HADAD. - In tutta l'Asia antica occidentale il dio della tempesta, del fulmine e della pioggia era una delle più cospicue divinità del pantheon di ciascuna delle numerose nazioni che vi abitavano. Questo dio era chiamato dagli Aramei H. e dai Babilonesi e Assiri Adad o Addu, mentre i Sumeri avevano il nome di Iskur per designarlo. Ma altre nazioni di quelle regioni lo adoravano sotto altri nomi. Esso apparteneva anche al pantheon degli Elamiti, degli Urartei (Biainei), degli Hurriti, dei Cananei, degli Hititti e delle numerose altre schiattelle dell'Asia Minore.

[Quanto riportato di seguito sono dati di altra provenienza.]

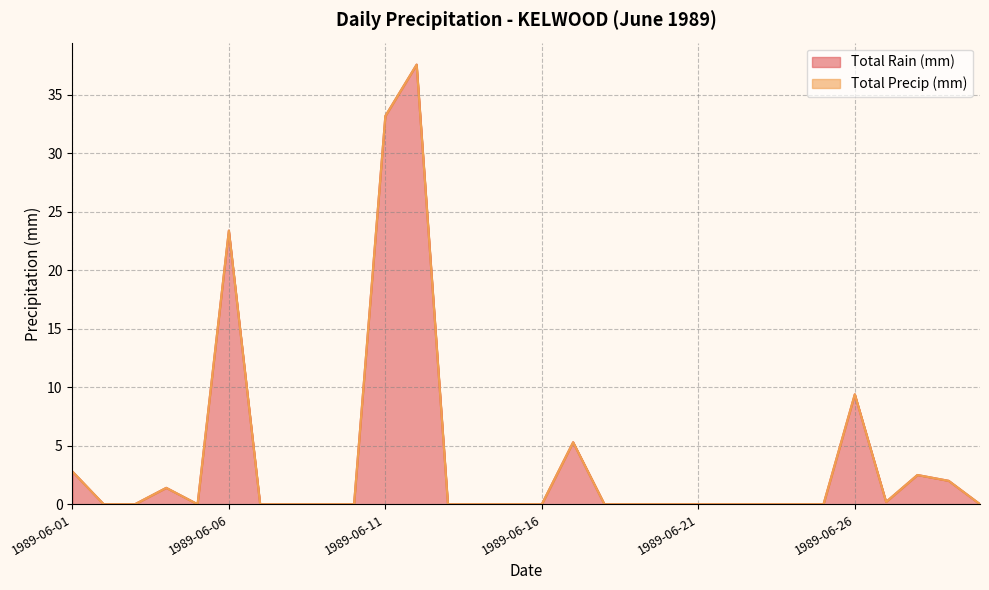

Does the chart have visible grid lines?

Yes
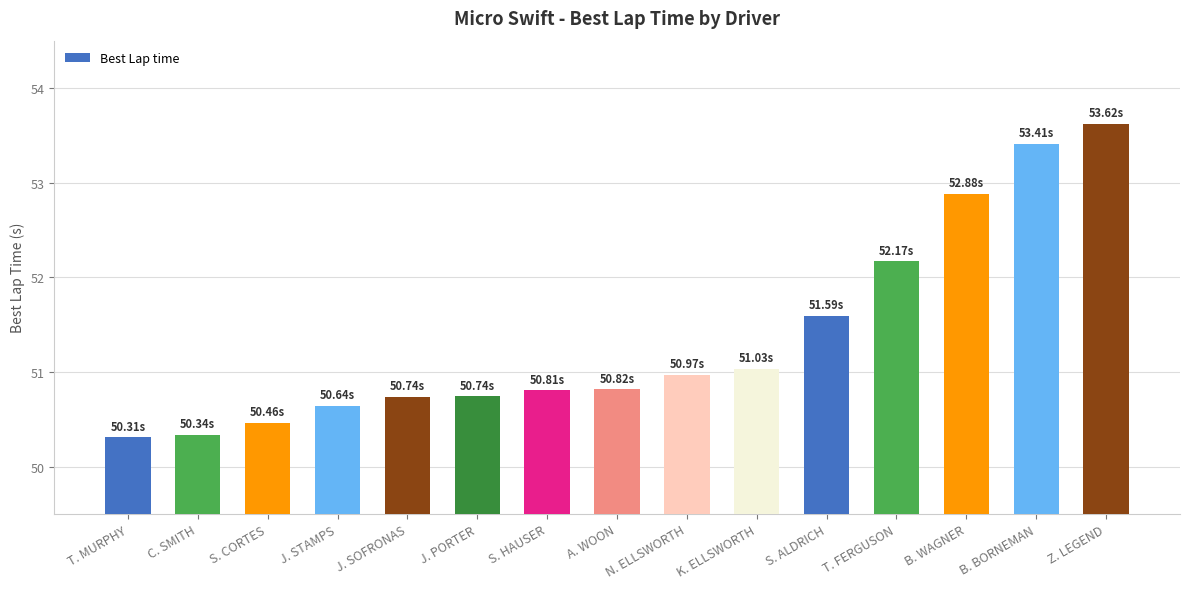

Which category has the highest value across all series?

Z. LEGEND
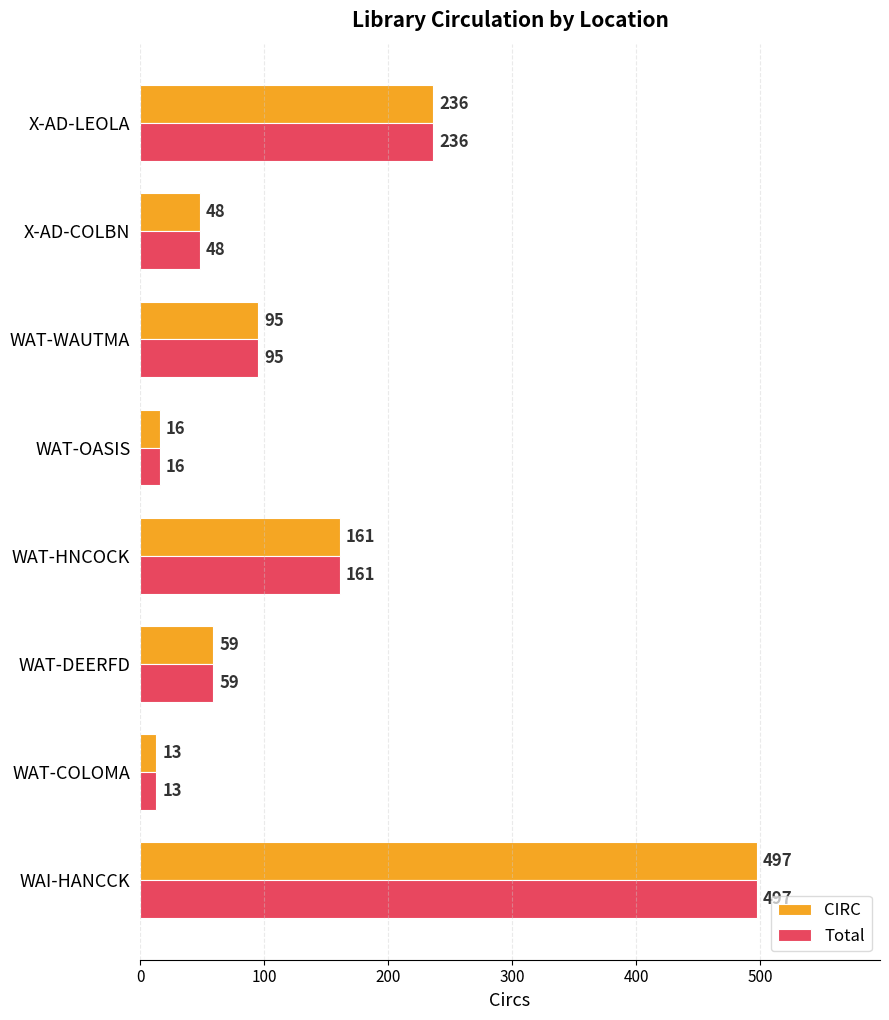

Which label corresponds to the smallest value in the chart?

WAT-COLOMA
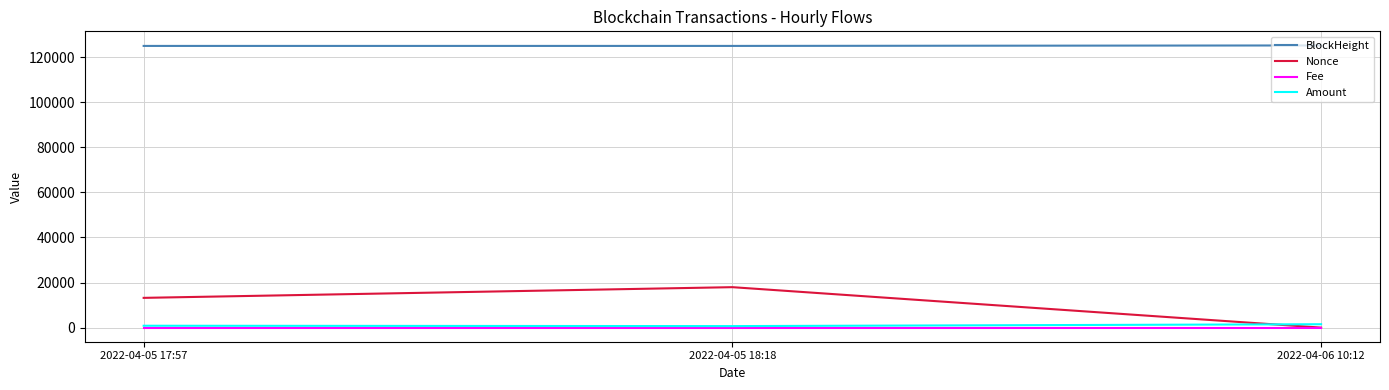

What position from the right is 2022-04-05 18:18?

2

Dappertutto si riteneva che fosse lui a scagliare il fulmine che schianta ed incendia gli alberi della foresta, a mandare la pioggia che può essere tanto benefica quanto malefica, e a far spirare il vento e l'uragano. Perciò lo si raffigurava con la folgore trifida in una mano e con l'ascia e il martello nell'altra. Spesso è rappresentato in piedi sulla schiena di un toro, che era il suo animale sacro, poiché si riteneva che il tuono non fosse altro che il muggiato del toro di H. Presso i Cananei esso era il dio primale e portava perciò il nome di Baal, ossia "signore" per eccellenza. Dio principale esso era pure presso gli Hititti: l'Impero hitita stava sotto la protezione del loro dio della tempesta. I Babilonesi e Assiri lo adoravano specialmente quale dio della mantica, nella quale era associato al dio del sole Samas, poiché i fulmini e tutto ciò che avviene nel cielo costituiscono fenomeni dai quali può stabilire il futuro.

BIBL.: G. Furlani, La religione babilonese e assira, I, Bologna 1928, pp. 227-35.